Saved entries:
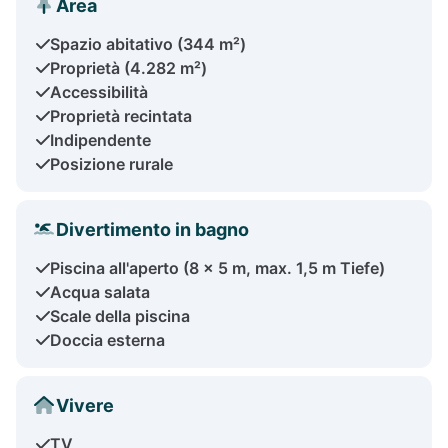
Area
Spazio abitativo (344 m²)
Proprietà (4.282 m²)
Accessibilità
Proprietà recintata
Indipendente
Posizione rurale
Divertimento in bagno
Piscina all'aperto (8 x 5 m, max. 1,5 m Tiefe)
Acqua salata
Scale della piscina
Doccia esterna
Vivere
TV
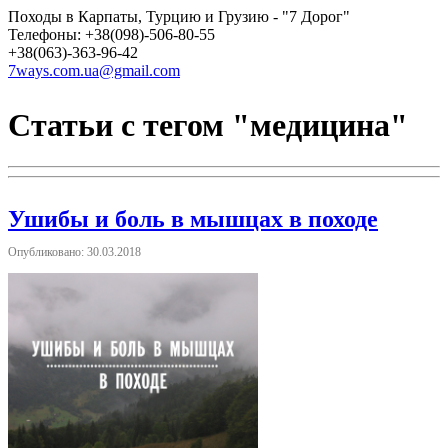
Походы в Карпаты, Турцию и Грузию - "7 Дорог"
Телефоны: +38(098)-506-80-55
+38(063)-363-96-42
7ways.com.ua@gmail.com
Статьи с тегом "медицина"
Ушибы и боль в мышцах в походе
Опубликовано: 30.03.2018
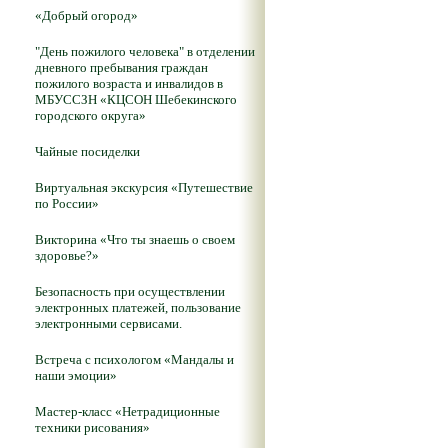
«Добрый огород»
"День пожилого человека" в отделении
дневного пребывания граждан
пожилого возраста и инвалидов в
МБУССЗН «КЦСОН Шебекинского
городского округа»
Чайные посиделки
Виртуальная экскурсия «Путешествие
по России»
Викторина «Что ты знаешь о своем
здоровье?»
Безопасность при осуществлении
электронных платежей, пользование
электронными сервисами.
Встреча с психологом «Мандалы и
наши эмоции»
Мастер-класс «Нетрадиционные
техники рисования»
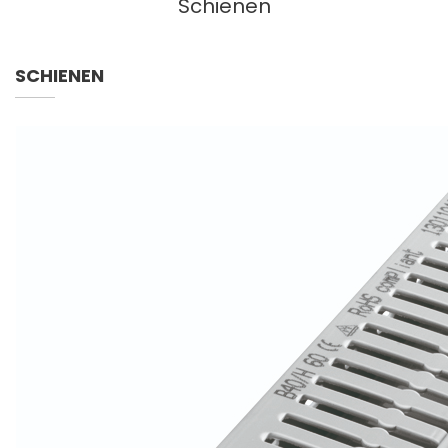
Schienen
SCHIENEN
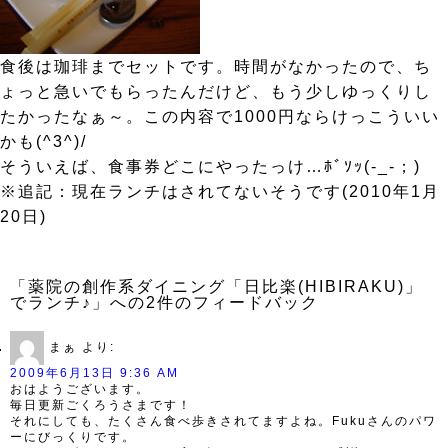
食後は珈琲までセットです。時間がなかったので、ち
ょっと急いでもらったんだけど、もう少しゆっくりし
たかったなぁ～。この内容で1000円ならけっこういい
かも(^3^)/
そういえば、食事券どこにやったっけ…ﾎﾞｿｯ(-_-；)
※追記：現在ランチはされてないそうです(2010年1月
20日)
「薬院の創作系ダイニング「日比楽(HIBIRAKU)」
でランチ♪」への2件のフィードバック
まぁ
より:
2009年6月13日 9:36 AM
おはようございます。
毎日更新ごくろうさまです！
それにしても、たくさん食べ歩きされてますよね。Fukuさんのパワ
ーにびっくりです。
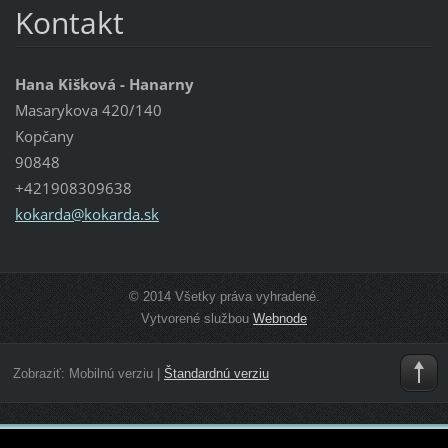
Kontakt
Hana Kišková - Hanarny
Masarykova 420/140
Kopčany
90848
+421908309638
kokarda@
kokarda.
sk
© 2014 Všetky práva vyhradené.
Vytvorené službou
Webnode
Zobraziť:
Mobilnú verziu
|
Štandardnú verziu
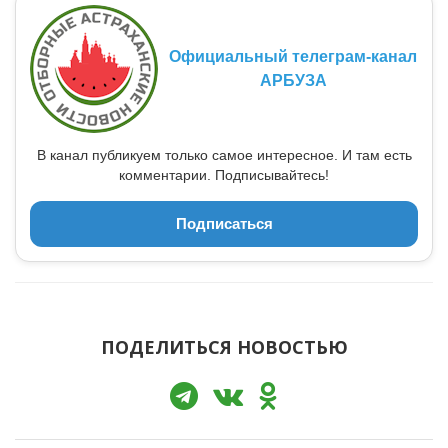
Официальный телеграм-канал
АРБУЗА
В канал публикуем только самое интересное. И там есть
комментарии. Подписывайтесь!
Подписаться
ПОДЕЛИТЬСЯ НОВОСТЬЮ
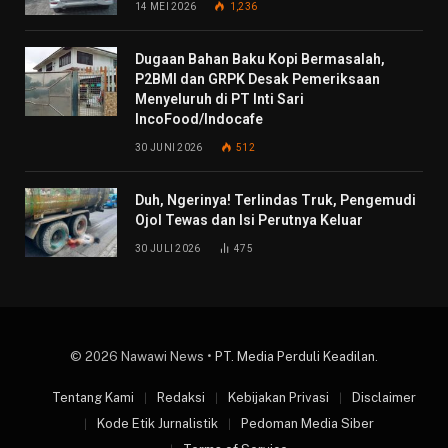
14 MEI 2026
1,236
Dugaan Bahan Baku Kopi Bermasalah,
P2BMI dan GRPK Desak Pemeriksaan
Menyeluruh di PT Inti Sari
IncoFood/Indocafe
30 JUNI 2026
512
Duh, Ngerinya! Terlindas Truk, Pengemudi
Ojol Tewas dan Isi Perutnya Keluar
30 JULI 2026
475
© 2026 Nawawi News •
PT. Media Perduli Keadilan
.
Tentang Kami
Redaksi
Kebijakan Privasi
Disclaimer
Kode Etik Jurnalistik
Pedoman Media Siber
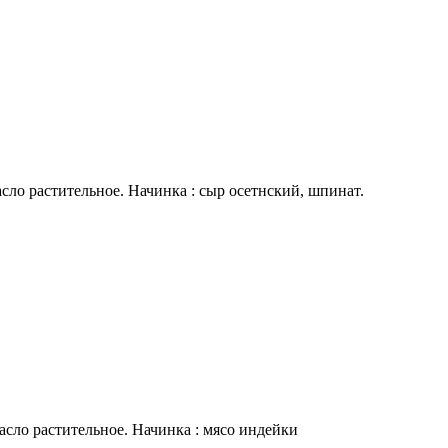
сло растительное. Начинка : сыр осетнский, шпинат.
асло растительное. Начинка : мясо индейки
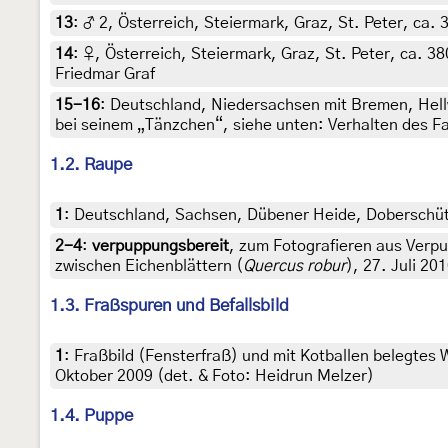
13
:
♂ 2, Österreich, Steiermark, Graz, St. Peter, ca.
14
:
♀, Österreich, Steiermark, Graz, St. Peter, ca. 3
Friedmar Graf
15-16
:
Deutschland, Niedersachsen mit Bremen, Hellwe
bei seinem „Tänzchen“, siehe unten: Verhalten des Fa
1.2. Raupe
1
:
Deutschland, Sachsen, Dübener Heide, Doberschütz
2-4
:
verpuppungsbereit
, zum Fotografieren aus Verp
zwischen Eichenblättern (
Quercus robur
), 27. Juli 20
1.3. Fraßspuren und Befallsbild
1
:
Fraßbild (Fensterfraß) und mit Kotballen belegte
Oktober 2009 (det. & Foto: Heidrun Melzer)
1.4. Puppe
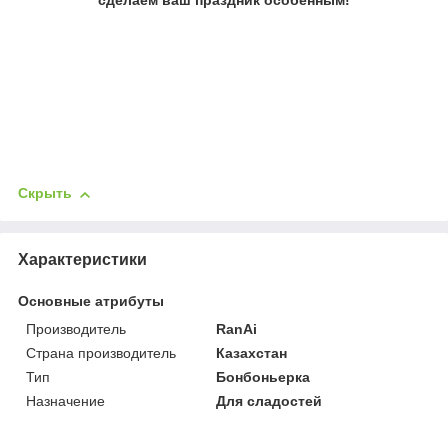
Скрыть
Характеристики
Основные атрибуты
Производитель
RanAi
Страна производитель
Казахстан
Тип
Бонбоньерка
Назначение
Для сладостей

[DIRECTIONS FOR THIS TASK]
Count how many lines in the data above include the string "Начинка", and write only that number.

[RESPONSE FOR THIS EXERCISE]
2